Approved by: re (scottl)
Submitted by: truckman
Reviewed by: Andrew P. Lentvorski, Jr <bsder@allcaps.org>
peter [Wed, 14 May 2003 04:10:49 +0000 (04:10 +0000)]
Add BASIC i386 binary support for the amd64 kernel. This is largely
stolen from the ia64/ia32 code (indeed there was a repocopy), but I've
redone the MD parts and added and fixed a few essential syscalls. It
is sufficient to run i386 binaries like /bin/ls, /usr/bin/id (dynamic)
and p4. The ia64 code has not implemented signal delivery, so I had
to do that.
Before you say it, yes, this does need to go in a common place. But
we're in a freeze at the moment and I didn't want to risk breaking ia64.

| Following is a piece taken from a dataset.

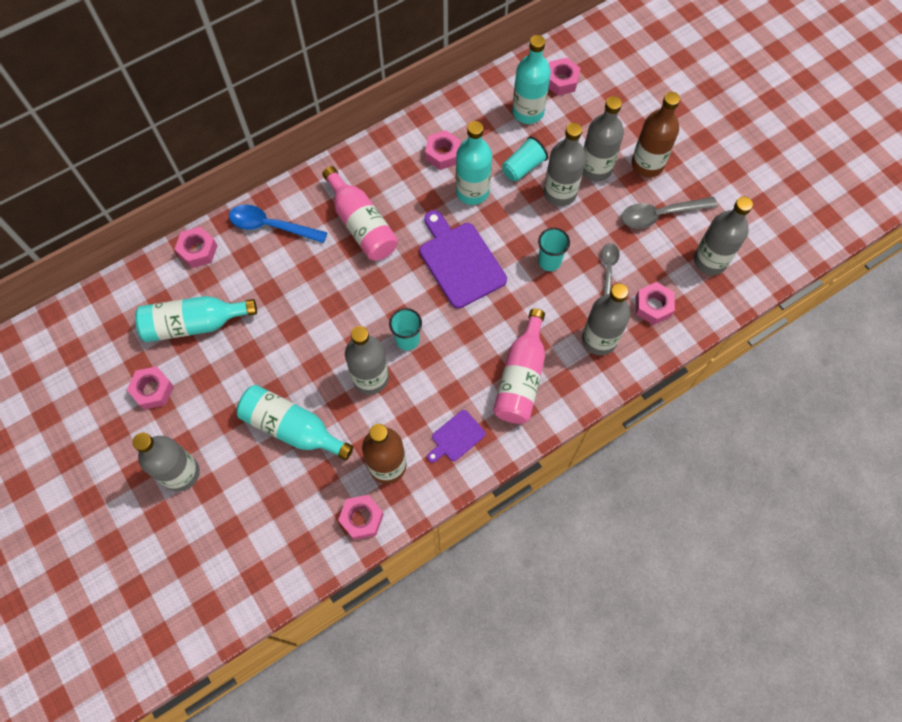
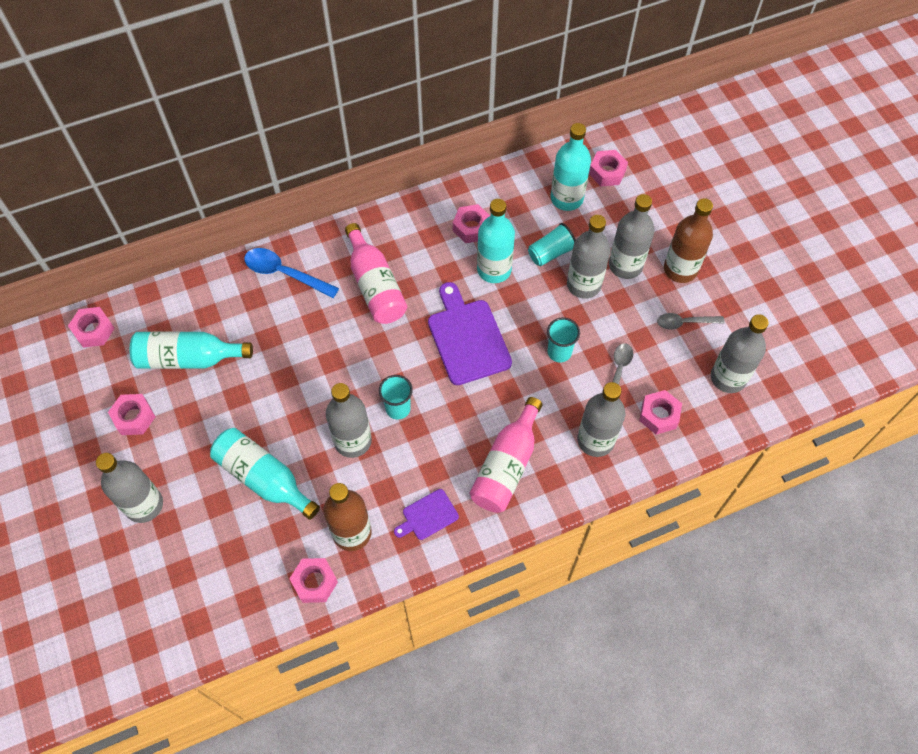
camera: 10 degrees right, 5 degrees down
pink nut [175,227,217,268] -> pink nut moved to [68,307,115,348]
grey spoon [621,197,718,228] -> grey spoon [657,313,724,330], size x0.65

I will sort this out after the freeze so that the common code is in a
common place.
On the AMD64 side, this required adding segment selector context switch
support and some other support infrastructure. The %fs/%gs etc code
is hairy because loading %gs will clobber the kernel's current MSR_GSBASE
setting. The segment selectors are not used by the kernel, so they're only
changed at context switch time or when changing modes. This still needs
to be optimized.
peter [Wed, 14 May 2003 03:38:13 +0000 (03:38 +0000)]
Fix some misunderstandings about 64 bit extension.

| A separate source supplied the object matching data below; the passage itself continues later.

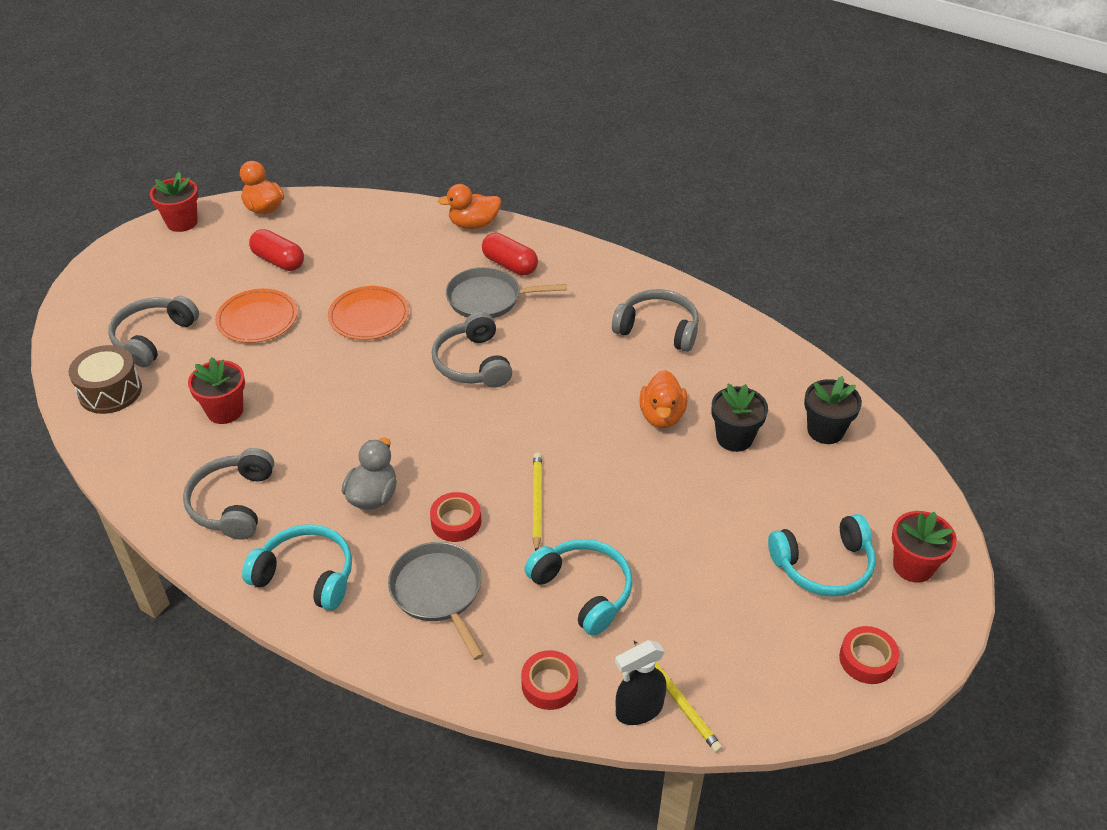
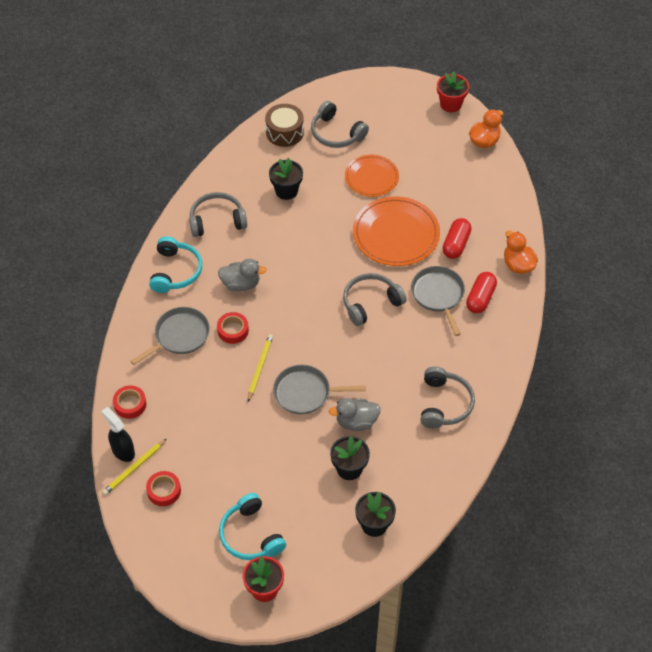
camera: 75 degrees right, 10 degrees up
grey headphones [108,296,199,367] -> grey headphones turned 150 degrees counterclockwise [311,101,369,148]
red flower pot [188,357,245,424] -> black flower pot [269,158,303,200]
red capsule [249,229,304,271] -> red capsule moved to [443,218,472,259]
orange plate [328,286,409,340] -> orange plate [353,196,440,266], size x1.55
turquoise headphones [524,539,633,636] -> none
yellow pencil [532,452,542,551] -> yellow pencil turned 60 degrees counterclockwise [248,334,273,401]
orange duck [639,370,687,428] -> grey duck [329,398,381,431]
red tape [839,626,899,684] -> red tape moved to [146,471,181,506]
none -> grey pan [273,365,366,415]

Fix fuword/suword - they're supposed to be 'long' - ie: point them
at fuword64/suword64 instead of the incorrect 32 bit versions.
jhb [Tue, 13 May 2003 20:36:02 +0000 (20:36 +0000)]
- Merge struct procsig with struct sigacts.
- Move struct sigacts out of the u-area and malloc() it using the
M_SUBPROC malloc bucket.
- Add a small sigacts_*() API for managing sigacts structures: sigacts_alloc(),
sigacts_free(), sigacts_copy(), sigacts_share(), and sigacts_shared().
- Remove the p_sigignore, p_sigacts, and p_sigcatch macros.
- Add a mutex to struct sigacts that protects all the members of the struct.
- Add sigacts locking.
- Remove Giant from nosys(), kill(), killpg(), and kern_sigaction() now
that sigacts is locked.
- Several in-kernel functions such as psignal(), tdsignal(), trapsignal(),
and thread_stopped() are now MP safe.
jhb [Tue, 13 May 2003 19:21:46 +0000 (19:21 +0000)]
In setitimer(2), if the it_value of the new itimer value is clear, then
don't add the current time to it, but leave it as clear so that when the
timer is disabled, the it_value is always clear.
alc [Tue, 13 May 2003 04:36:02 +0000 (04:36 +0000)]
Optimize the use of splay in gbincore(). During a "make buildworld" the
desired buffer is found at one of the roots more than 60% of the time.
Thus, checking both roots before performing either splay eliminates
unnecessary splays on the first tree splayed.